Task input -
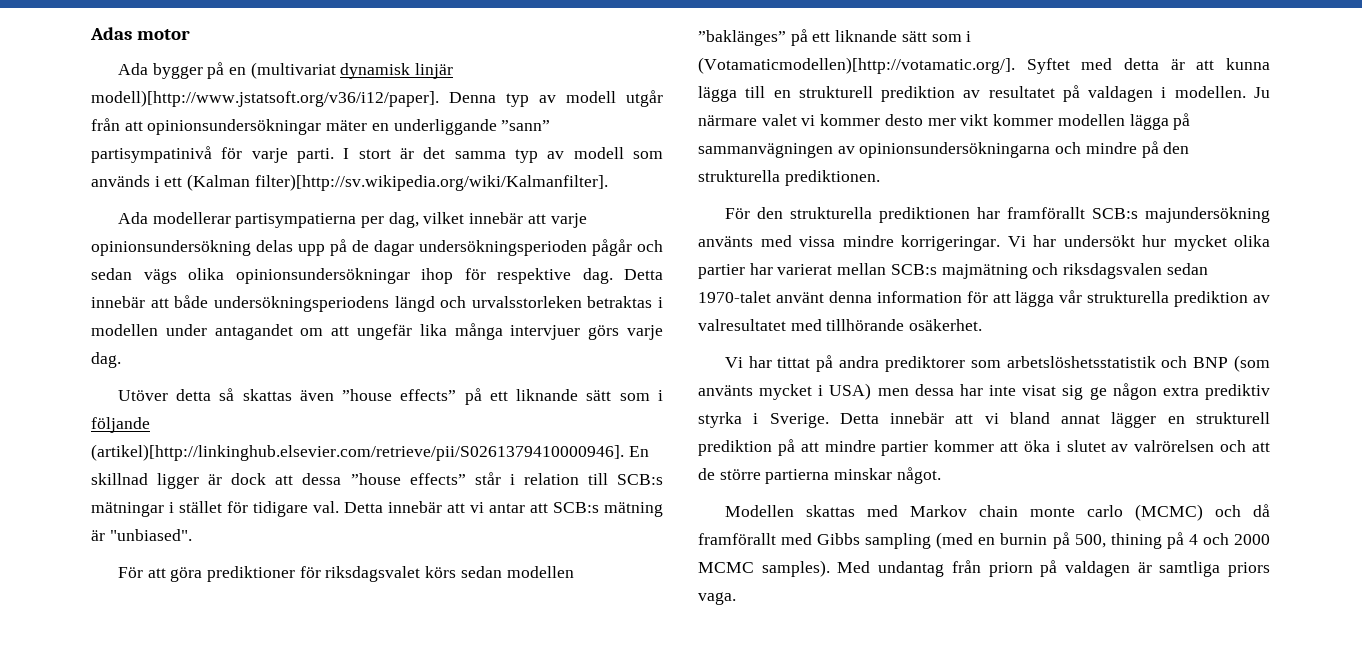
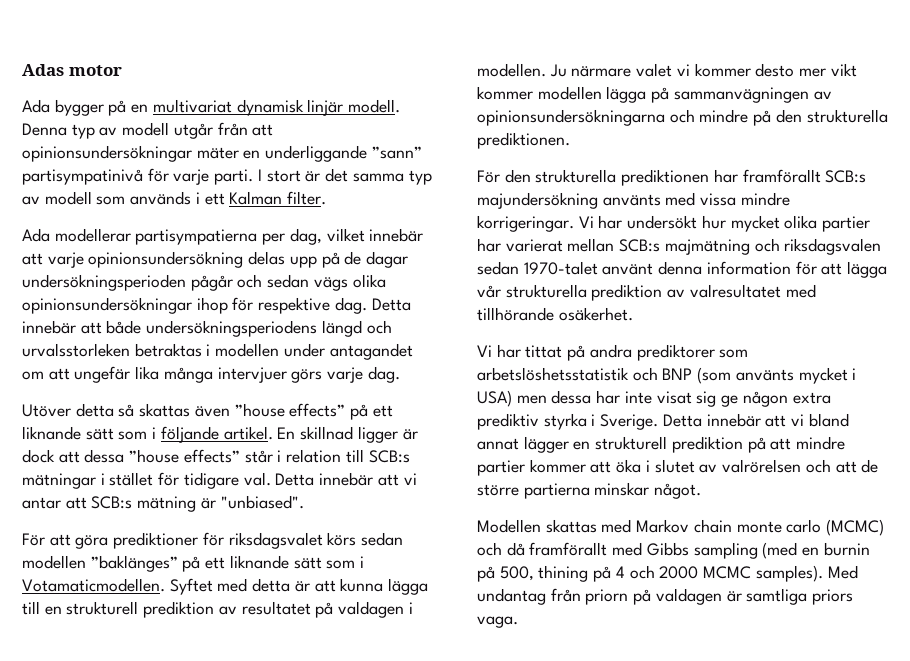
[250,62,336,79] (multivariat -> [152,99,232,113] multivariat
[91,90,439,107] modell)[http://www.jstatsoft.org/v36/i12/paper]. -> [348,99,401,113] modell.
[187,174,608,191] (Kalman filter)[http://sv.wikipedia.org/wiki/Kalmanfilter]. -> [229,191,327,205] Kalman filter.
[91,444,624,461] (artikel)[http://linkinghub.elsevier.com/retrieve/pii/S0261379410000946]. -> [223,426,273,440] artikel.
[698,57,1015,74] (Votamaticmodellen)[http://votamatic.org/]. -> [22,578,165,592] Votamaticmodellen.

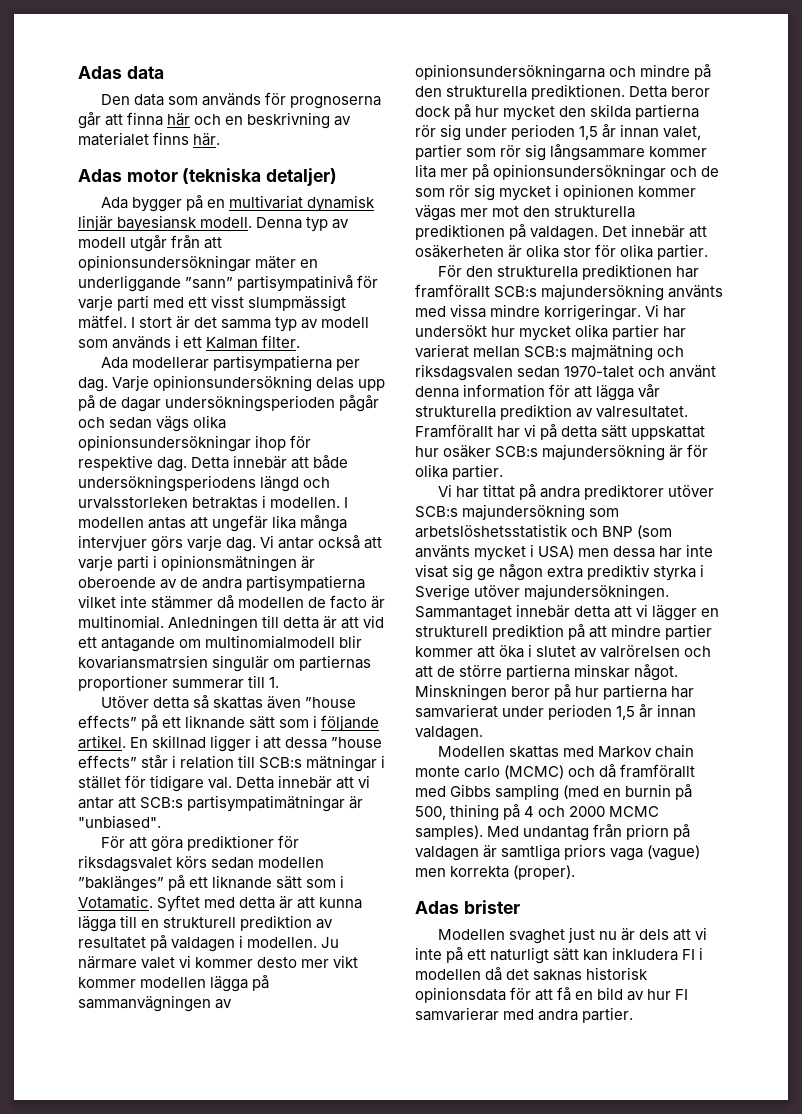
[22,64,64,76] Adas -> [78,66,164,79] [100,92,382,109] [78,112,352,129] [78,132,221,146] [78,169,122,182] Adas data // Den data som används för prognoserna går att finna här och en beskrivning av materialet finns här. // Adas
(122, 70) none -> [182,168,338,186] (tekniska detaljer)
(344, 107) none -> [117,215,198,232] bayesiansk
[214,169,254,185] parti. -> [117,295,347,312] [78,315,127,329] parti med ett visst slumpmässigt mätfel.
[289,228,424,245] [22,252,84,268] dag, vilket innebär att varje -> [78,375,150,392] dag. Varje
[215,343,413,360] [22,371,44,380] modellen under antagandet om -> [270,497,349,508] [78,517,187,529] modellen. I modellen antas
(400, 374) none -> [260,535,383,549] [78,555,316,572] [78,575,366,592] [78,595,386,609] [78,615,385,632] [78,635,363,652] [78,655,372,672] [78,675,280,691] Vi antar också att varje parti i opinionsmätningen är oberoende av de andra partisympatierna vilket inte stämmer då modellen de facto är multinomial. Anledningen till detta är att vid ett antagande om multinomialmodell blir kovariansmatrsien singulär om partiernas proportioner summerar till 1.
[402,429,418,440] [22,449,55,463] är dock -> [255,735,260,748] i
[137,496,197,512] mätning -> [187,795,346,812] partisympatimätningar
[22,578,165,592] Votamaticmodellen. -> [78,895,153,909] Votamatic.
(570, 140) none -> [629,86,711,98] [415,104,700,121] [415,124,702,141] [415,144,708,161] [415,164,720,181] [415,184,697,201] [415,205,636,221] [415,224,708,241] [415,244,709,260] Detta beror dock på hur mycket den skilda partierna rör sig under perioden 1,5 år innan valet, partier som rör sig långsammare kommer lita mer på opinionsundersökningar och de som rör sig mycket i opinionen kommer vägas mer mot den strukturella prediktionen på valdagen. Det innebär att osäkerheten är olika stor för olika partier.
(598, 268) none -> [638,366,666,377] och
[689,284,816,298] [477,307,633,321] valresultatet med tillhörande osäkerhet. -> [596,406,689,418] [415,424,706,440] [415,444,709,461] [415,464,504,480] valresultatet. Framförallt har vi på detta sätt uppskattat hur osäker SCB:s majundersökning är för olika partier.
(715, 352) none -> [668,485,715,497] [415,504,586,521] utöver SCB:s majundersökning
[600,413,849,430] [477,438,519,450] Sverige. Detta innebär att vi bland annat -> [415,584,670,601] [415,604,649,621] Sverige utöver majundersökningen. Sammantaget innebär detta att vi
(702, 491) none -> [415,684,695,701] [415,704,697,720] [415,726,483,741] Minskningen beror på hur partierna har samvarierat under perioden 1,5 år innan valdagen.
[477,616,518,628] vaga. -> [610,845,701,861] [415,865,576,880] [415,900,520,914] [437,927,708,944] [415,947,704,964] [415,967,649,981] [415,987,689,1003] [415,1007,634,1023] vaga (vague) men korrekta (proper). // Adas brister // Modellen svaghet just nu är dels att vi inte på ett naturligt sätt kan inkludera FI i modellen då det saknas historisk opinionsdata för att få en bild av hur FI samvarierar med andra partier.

--

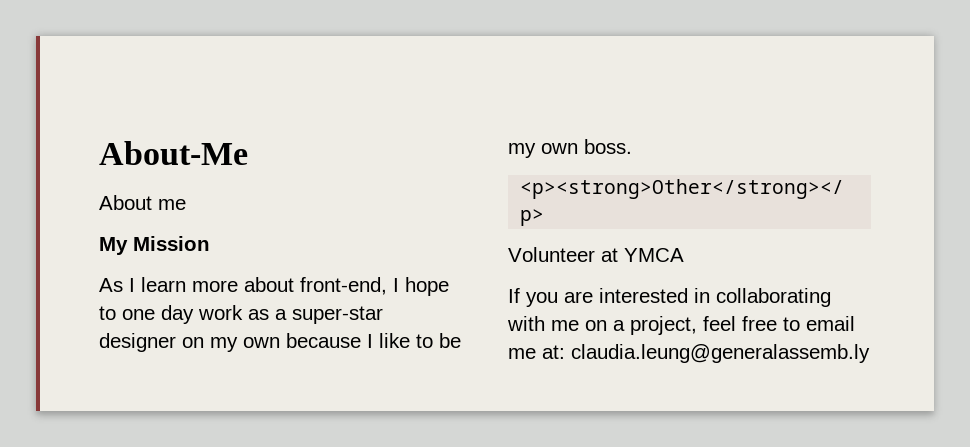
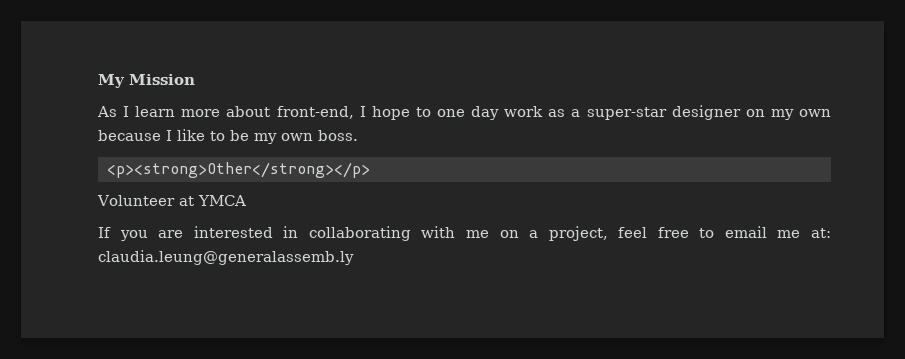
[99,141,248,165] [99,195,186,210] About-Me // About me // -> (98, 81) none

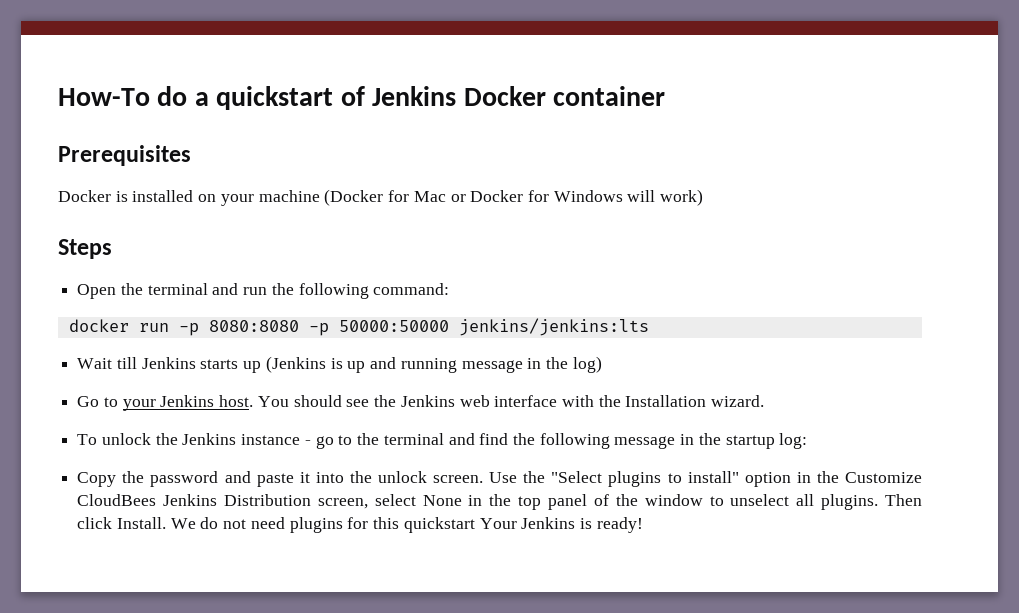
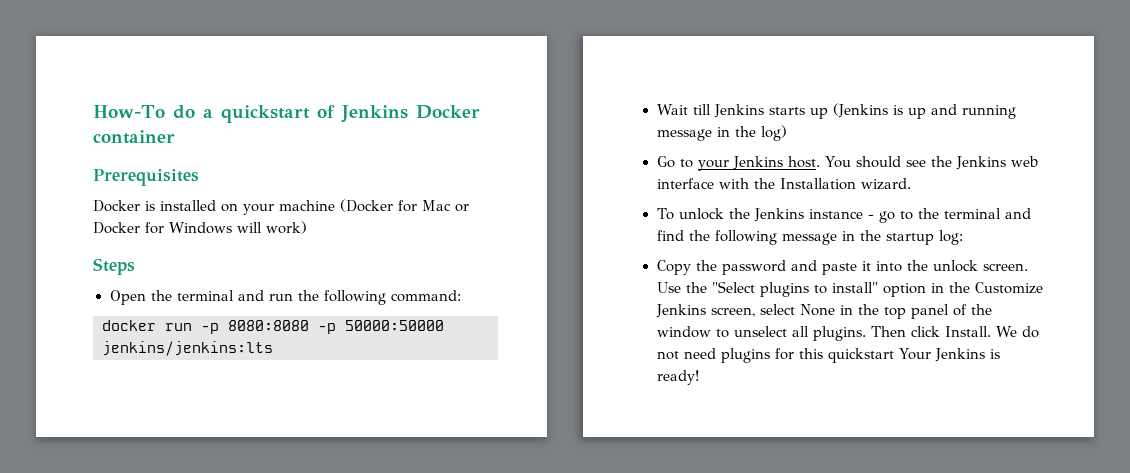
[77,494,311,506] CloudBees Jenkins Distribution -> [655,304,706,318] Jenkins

Exercise objective -
Output the lines above exactly, but only those between the line holding "[250,62,336,79] (multivariat ->" and the line holding "[229,191,327,205] Kalman filter.", inclusive.

Solution below -
[250,62,336,79] (multivariat -> [152,99,232,113] multivariat
[91,90,439,107] modell)[http://www.jstatsoft.org/v36/i12/paper]. -> [348,99,401,113] modell.
[187,174,608,191] (Kalman filter)[http://sv.wikipedia.org/wiki/Kalmanfilter]. -> [229,191,327,205] Kalman filter.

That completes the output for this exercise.